Developed by Martin Traunmueller during Summer 2012 as Thesis Project for the
MSc Adaptive Architecture & Computation, The Bartlett / UCL.
Since the introduction of the internet to the public, the term of navigation has been extended into the digital dimension – we navigate not only through physical built environment, but also within the digital layer that has been attached to it. Existing theories on people movement, emphasizing the target orientated process of pedestrian navigation through the urban landscape, define a solid base for the development of wayfinding algorithms used in common pedestrian routing systems. Such systems like Google Maps and TomTom are trained to generate the shortest and less time consuming path for the user to reach a certain destination from his origin location, not taking into account the user’s actual walking experience.

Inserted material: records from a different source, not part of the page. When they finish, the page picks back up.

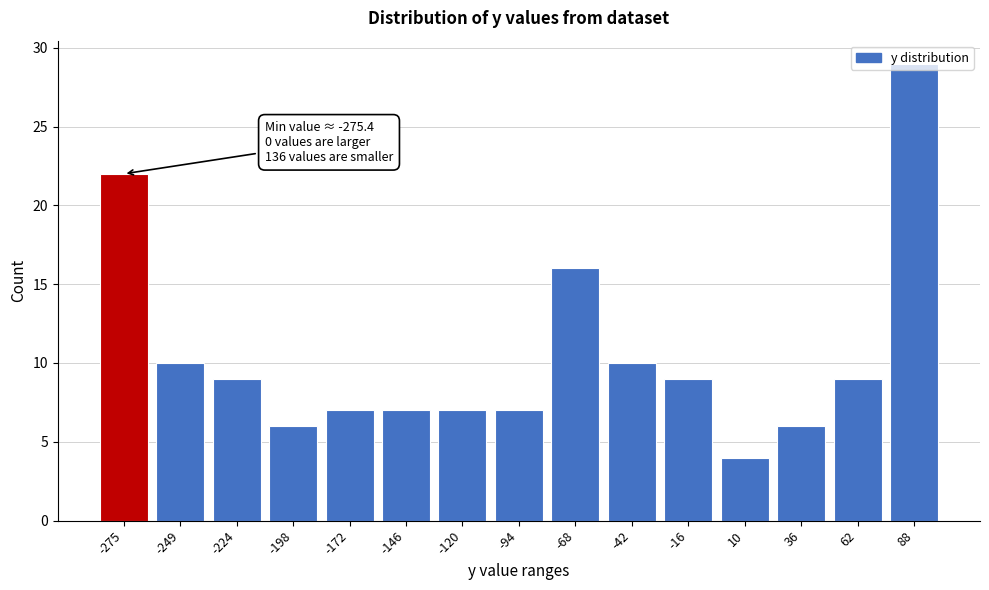

What is the value of the 12th bar from the left?

4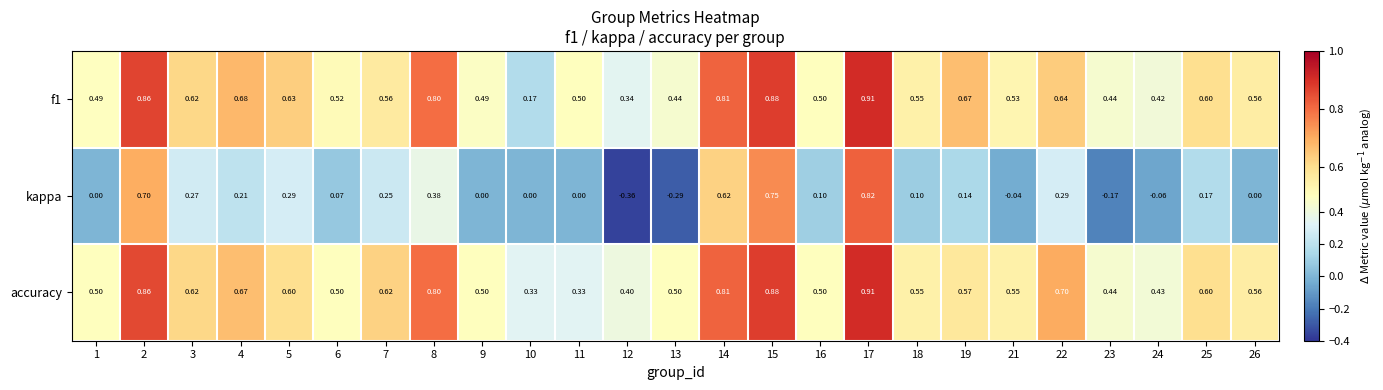

Which series has the largest total across all categories?

accuracy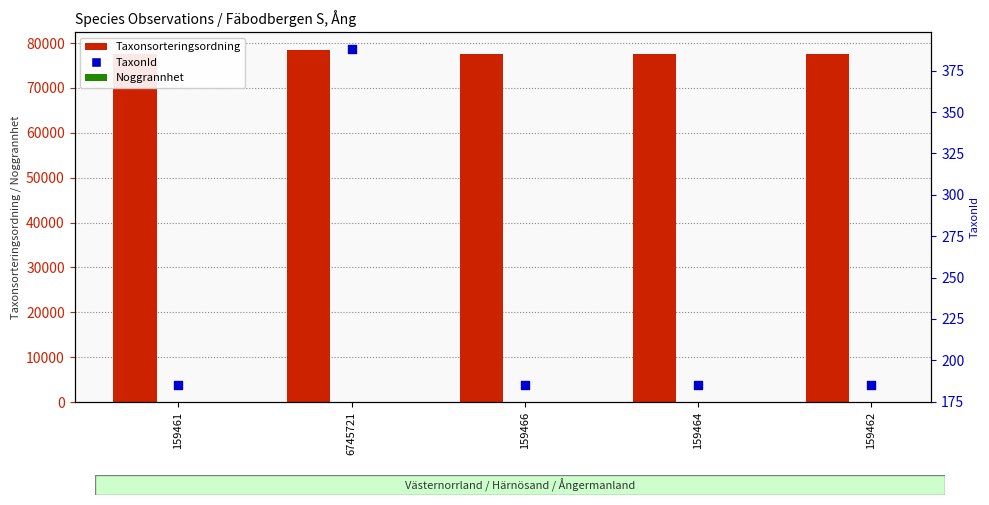

What are all the series names shown in the legend?

Taxonsorteringsordning, Noggrannhet, TaxonId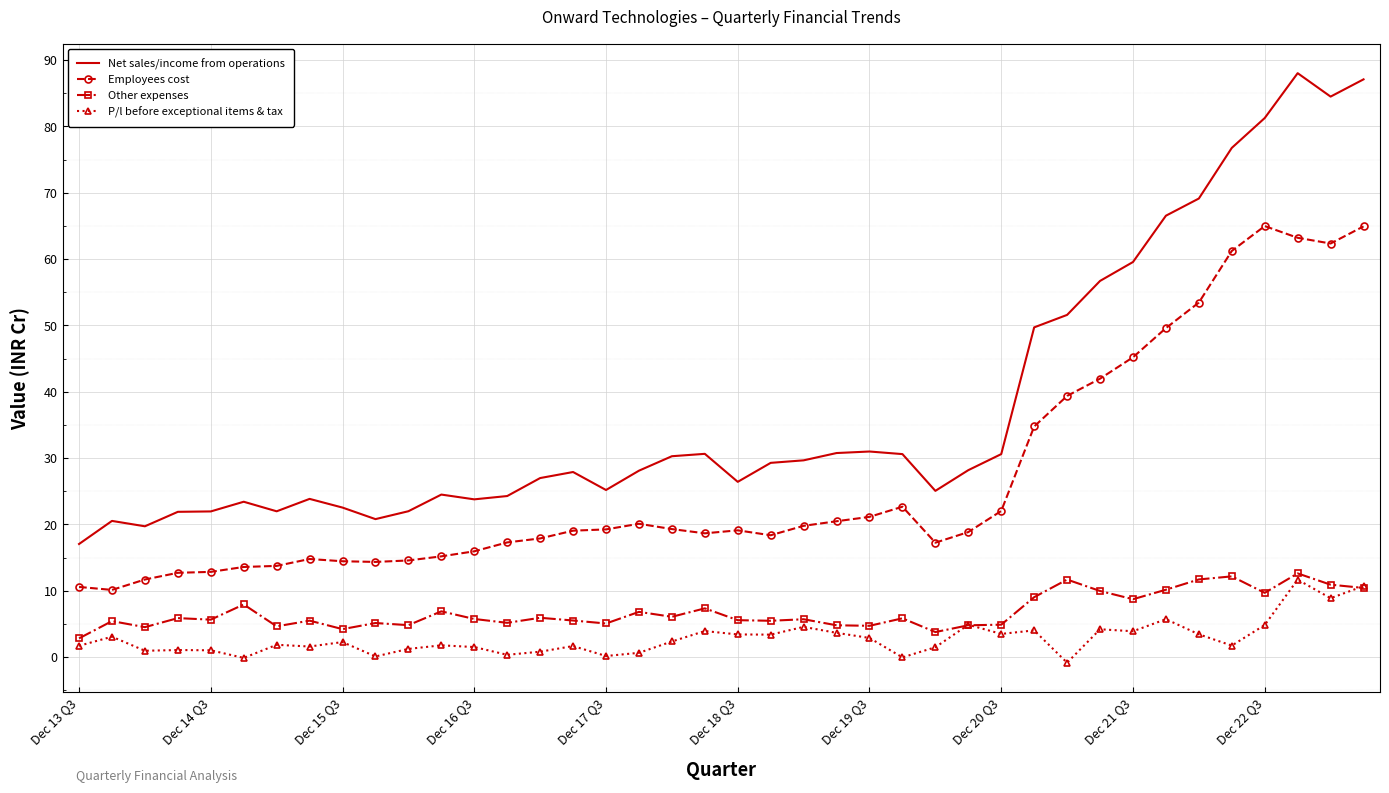

What is the smallest value displayed?

-0.8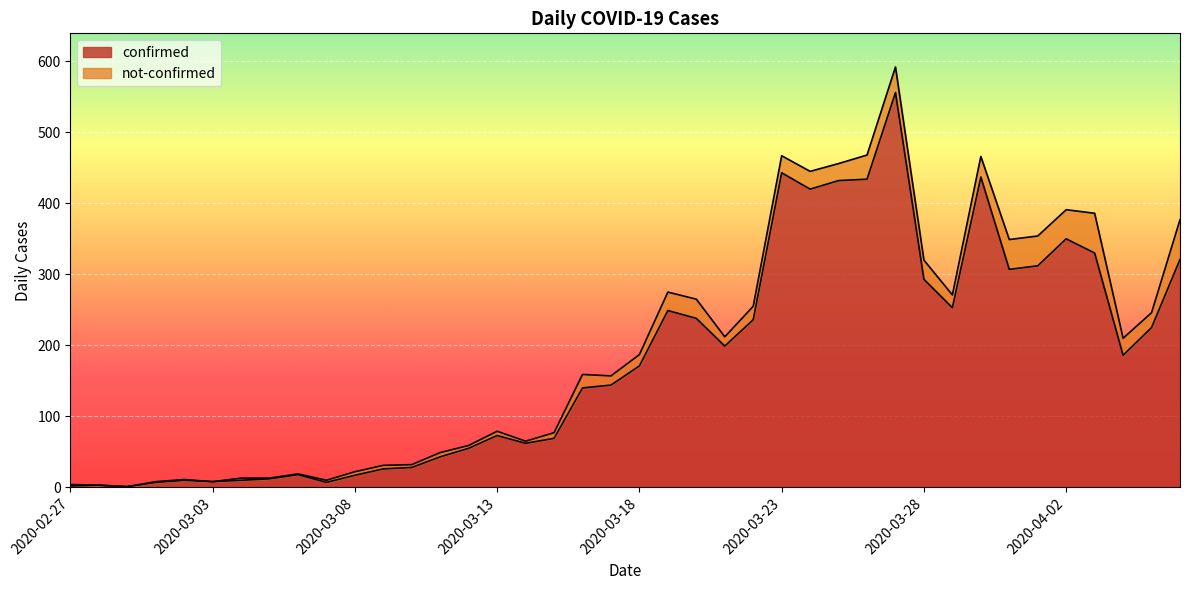

What is the label of the 2nd point from the right?

2020-04-05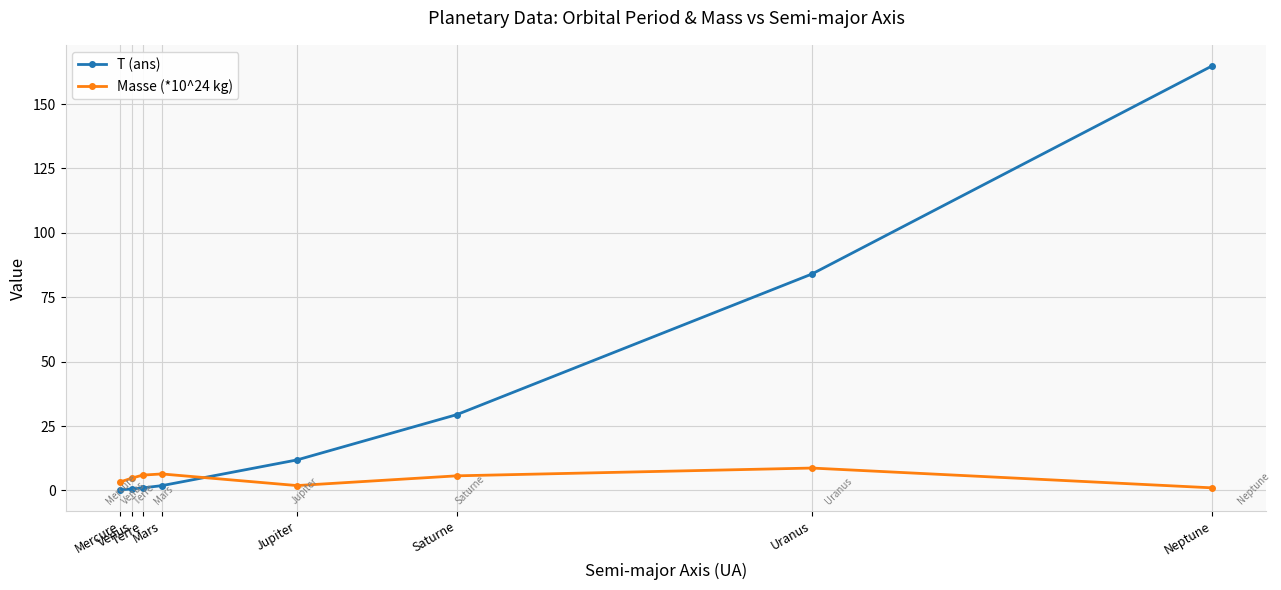

Count the number of categories in the chart.

8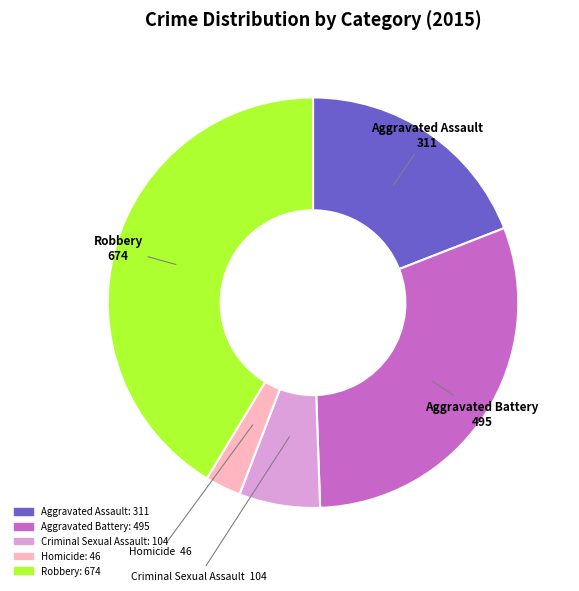

Approximately how many times larger is the value at Criminal Sexual Assault compared to Aggravated Assault?

0.3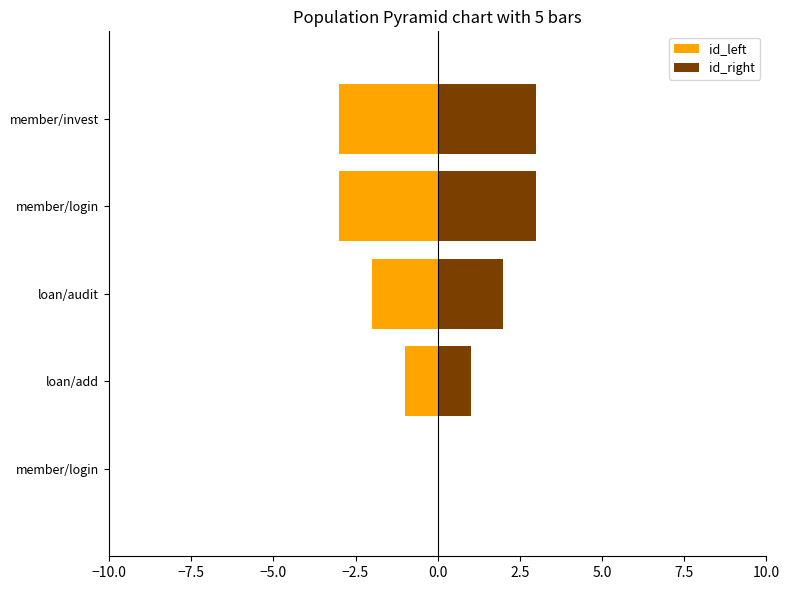

Rank the series by their average value, from lowest to highest.

id_left, id_right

In times of ubiquitous computing and the rise of new media within the cityscape, we ask how digital technology can contribute to the pleasure of urban strolling. The project investigates the relationship between physical and digital urban navigation and describes a new approach to wayfinding by implementing common digital online methods of comment and recommender systems into the physical world. Those methods are being translated into the urban environment, using Facebook voting data to generate an alternative to the shortest route in order to maximize the pleasure of a walking experience through the urban fabric. Initial findings highlight the general importance of the walking experience to the public and suggest that implementing recommendations, based on social media voting systems, in route finding algorithms for mobile applications enhance the pleasure of urban strolling. The testing of the system in a real world context together with collected feedback and the observations throughout the design process stimulate the discussions of wider issues, especially the performance in different urban layouts, and highlight the potential for a Space Recommender System as location based mobile experience, based on public preferences.